Training with purpose

Over the years I have heard many shooters lament over their lack of improvement. The years go by and they always seem to perform at about the same level – the occasional high spot or good performance counterbalanced by a lower than average result, often in the next competition, with most results falling in the same range.

Whilst many are content to shoot for the enjoyment of it, and are quite happy to live with the aforementioned scenario, there are those who desire more success from their sport. Although not everyone can afford the time to train the same amount as some of our aspiring Olympians, there is still an enormous amount of improvement which can be made by simply adding a little more focus to your weekly night at the range.

To assist in doing this, you need to conduct a “Status Review” of your current shooting performance.  This can be done quite simply by answering the following questions:

  1. What was my best performance in each type of event in which I competed in the last 12 months (eg. 20m, 50m – 60 shots; 50m – 20 shots; etc.)? What was my average performance level in the same events?
  2. What aspects or areas of my shooting performance am I reasonably happy with (eg. hold, position, stamina, etc.)
  3. What 3 aspects or areas of my shooting performance would I most like to improve? Try to be specific eg. improve my trigger release; improve my ability to manage my nervousness at the start of competitions, maintain a consistent level of concentration throughout my matches when firing shots.
  4. What performance levels in each of the events listed in Question 1 would I like to be at in 12 months time? Identify a goal for your average performance level and best performance level – be realistic.

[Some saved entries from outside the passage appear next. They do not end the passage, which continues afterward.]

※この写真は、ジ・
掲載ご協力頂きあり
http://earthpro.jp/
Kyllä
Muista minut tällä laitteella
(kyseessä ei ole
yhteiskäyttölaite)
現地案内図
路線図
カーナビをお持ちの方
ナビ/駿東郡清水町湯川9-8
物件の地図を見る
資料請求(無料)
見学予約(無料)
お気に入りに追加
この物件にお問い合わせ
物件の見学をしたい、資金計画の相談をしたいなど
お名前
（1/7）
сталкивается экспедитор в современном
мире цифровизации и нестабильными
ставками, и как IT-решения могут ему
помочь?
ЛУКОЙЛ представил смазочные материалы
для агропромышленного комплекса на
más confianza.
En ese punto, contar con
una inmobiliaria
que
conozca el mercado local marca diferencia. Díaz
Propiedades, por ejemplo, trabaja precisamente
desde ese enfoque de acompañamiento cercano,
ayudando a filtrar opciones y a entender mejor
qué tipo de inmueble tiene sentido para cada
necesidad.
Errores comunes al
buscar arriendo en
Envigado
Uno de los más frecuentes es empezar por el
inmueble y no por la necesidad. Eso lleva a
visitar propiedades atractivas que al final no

Doing this establishes you know four key things – what your current performance level is; what performance aspects you are happy with and need to maintain; what you need to spend time on your shooting nights working on improving and where you want to be one year from now. So now when you go to your club on your shooting night, you have a purpose for your shooting – an area in which you wish to improve. Your focus is not just on what score you shot and did you beat your clubmate, but also on did you achieve any improvement on the area of focus for that night/week/month.

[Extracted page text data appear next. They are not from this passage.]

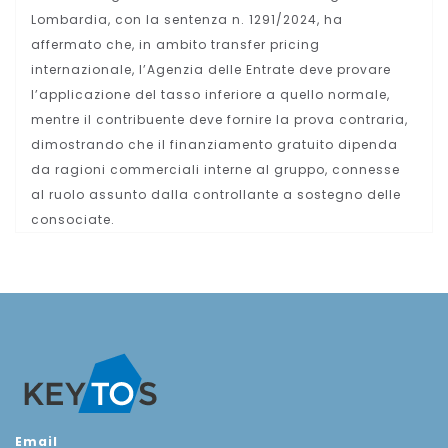
Lombardia, con la sentenza n. 1291/2024, ha
affermato che, in ambito transfer pricing
internazionale, l’Agenzia delle Entrate deve provare
l’applicazione del tasso inferiore a quello normale,
mentre il contribuente deve fornire la prova contraria,
dimostrando che il finanziamento gratuito dipenda
da ragioni commerciali interne al gruppo, connesse
al ruolo assunto dalla controllante a sostegno delle
consociate.
Email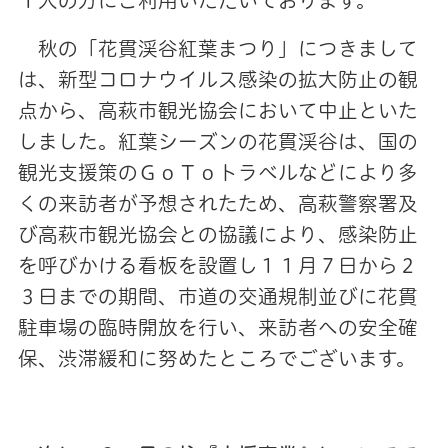
１人の方にご利用いただいております。
秋の「花貫渓谷紅葉まつり」につきまして
は、新型コロナウイルス感染の拡大防止の観
点から、高萩市観光協会において中止といた
しました。紅葉シーズンの花貫渓谷は、国の
観光支援策のＧоＴоトラベルなどにより多
くの来訪者が予想されたため、高萩警察署及
び高萩市観光協会との協議により、感染防止
を呼びかける看板を設置し１１月７日から２
３日までの期間、市道の交通規制並びに花貫
駐車場の臨時開放を行い、来訪者への安全確
保、渋滞緩和に努めたところでございます。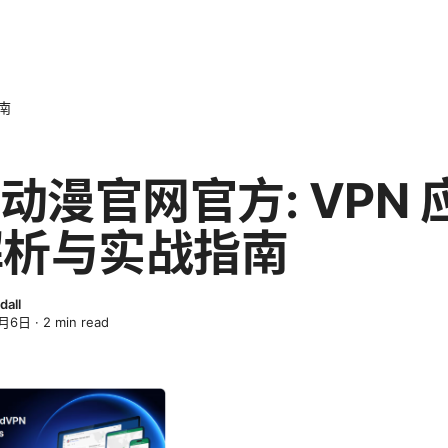
南
g动漫官网官方: VPN 
解析与实战指南
dall
4月6日
·
2
min read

In each of the areas you identified you wanted to improve you now must identify how you are going to gain this improvement. You can do this by discussing these areas with an experienced shooter from your club or at a competition, calling one of your state’s coaches, calling one of the national coaches, or by referring to one of the many books on shooting sports. If you don’t have access to any of the just try thinking about it yourself and trying some different tactics each time you shoot at your club (don’t forget to write down what you try in your diary). 

Gaining improvement in technical areas such as trigger technique may be quite readily done by live or dry firing whilst focussing on that particular part of the shot release process. Improvement can be hastened by practicing with a friend and asking them to watch your technique and assess the performance. Other not so technical areas like concentration or nervousness, are not so easily addressed, and often require much trial and error before a solution is captured.

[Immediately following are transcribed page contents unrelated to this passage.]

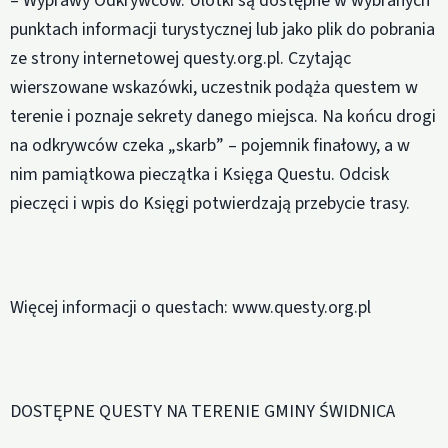
– Wyprawy Odkrywców. Ulotki są dostępne w wybranych
punktach informacji turystycznej lub jako plik do pobrania
ze strony internetowej questy.org.pl. Czytając
wierszowane wskazówki, uczestnik podąża questem w
terenie i poznaje sekrety danego miejsca. Na końcu drogi
na odkrywców czeka „skarb” – pojemnik finałowy, a w
nim pamiątkowa pieczątka i Księga Questu. Odcisk
pieczęci i wpis do Księgi potwierdzają przebycie trasy.
Więcej informacji o questach: www.questy.org.pl
DOSTĘPNE QUESTY NA TERENIE GMINY ŚWIDNICA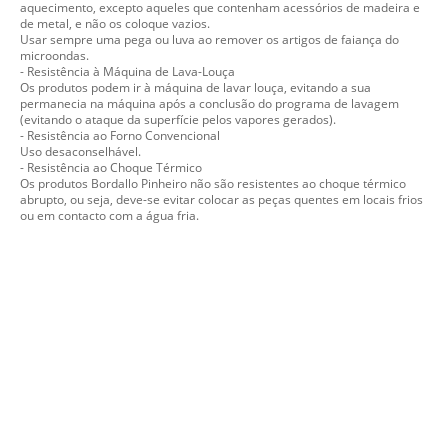
aquecimento, excepto aqueles que contenham acessórios de madeira e
de metal, e não os coloque vazios.
Usar sempre uma pega ou luva ao remover os artigos de faiança do
microondas.
- Resistência à Máquina de Lava-Louça
Os produtos podem ir à máquina de lavar louça, evitando a sua
permanecia na máquina após a conclusão do programa de lavagem
(evitando o ataque da superfície pelos vapores gerados).
- Resistência ao Forno Convencional
Uso desaconselhável.
- Resistência ao Choque Térmico
Os produtos Bordallo Pinheiro não são resistentes ao choque térmico
abrupto, ou seja, deve-se evitar colocar as peças quentes em locais frios
ou em contacto com a água fria.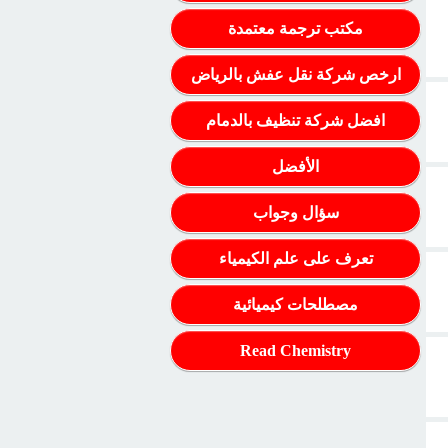
مكتب ترجمة معتمدة
ارخص شركة نقل عفش بالرياض
افضل شركة تنظيف بالدمام
الأفضل
سؤال وجواب
تعرف على علم الكيمياء
مصطلحات كيميائية
Read Chemistry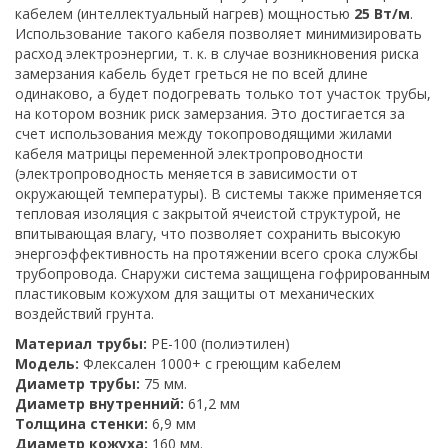
кабелем (интеллектуальный нагрев) мощностью
25 Вт/м
.
Использование такого кабеля позволяет минимизировать
расход электроэнергии, т. к. в случае возникновения риска
замерзания кабель будет греться не по всей длине
одинаково, а будет подогревать только тот участок трубы,
на котором возник риск замерзания. Это достигается за
счет использования между токопроводящими жилами
кабеля матрицы переменной электропроводности
(электропроводность меняется в зависимости от
окружающей температуры). В системы также применяется
тепловая изоляция с закрытой ячеистой структурой, не
впитывающая влагу, что позволяет сохранить высокую
энергоэффективность на протяжении всего срока службы
трубопровода. Снаружи система защищена гофрированным
пластиковым кожухом для защиты от механических
воздействий грунта.
Материал трубы:
PE-100 (полиэтилен)
Модель:
Флексален 1000+ с греющим кабелем
Диаметр трубы:
75 мм.
Диаметр внутренний:
61,2 мм
Толщина стенки:
6,9 мм
Диаметр кожуха:
160 мм.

For example let’s say you want to improve your concentration level as you find that stray thoughts come into your head while you are in the process of firing your shot. You might set up a cue sequence of words, which you run through in your head each time that you fire a shot eg. breathe, relax, target, centre, trigger, ten, picture, follow-through. You choose to allow other thoughts to enter your head at other times during the shoot, but when you start your cue sequence no stray thought is allowed. If a stray thought comes into your mind you stop your sequence, take a couple of breaths to refocus and then recommence. You practice this every time you shoot – not just in competitions, and reassess after a period of time, say 6 weeks, and see if you have a measurable improvement in your scores, or in how well you feel you concentrate. If the cue sequence does not work for you, then an alternative solution may be to fire your match in strings of 6 or 7 shots, and take a conscious break between each string to give your mind a rest. Again a 6-week or more trial period must ensue to assess the benefits, and if unsuccessful an alternative method sought.

When you get the desired improvement in the area of shooting chosen, select a new area for improvement. Consideration should be given to the frequency at which you conduct your Status Review. If rapid improvement is achieved, a six or four monthly review might be warranted.

Initially, you may find that although you feel that you are improving on the areas of performance you selected in question 3, the results are not being translated into higher scores. It is important not to become disheartened by this apparent lack of success, as significant improvement is generally not achieved overnight, particularly for shooters achieving scores over 190 at 50m. Perseverance is required to gain each additional score point which is achieved through perfect practice and commitment to improvement in the areas identified.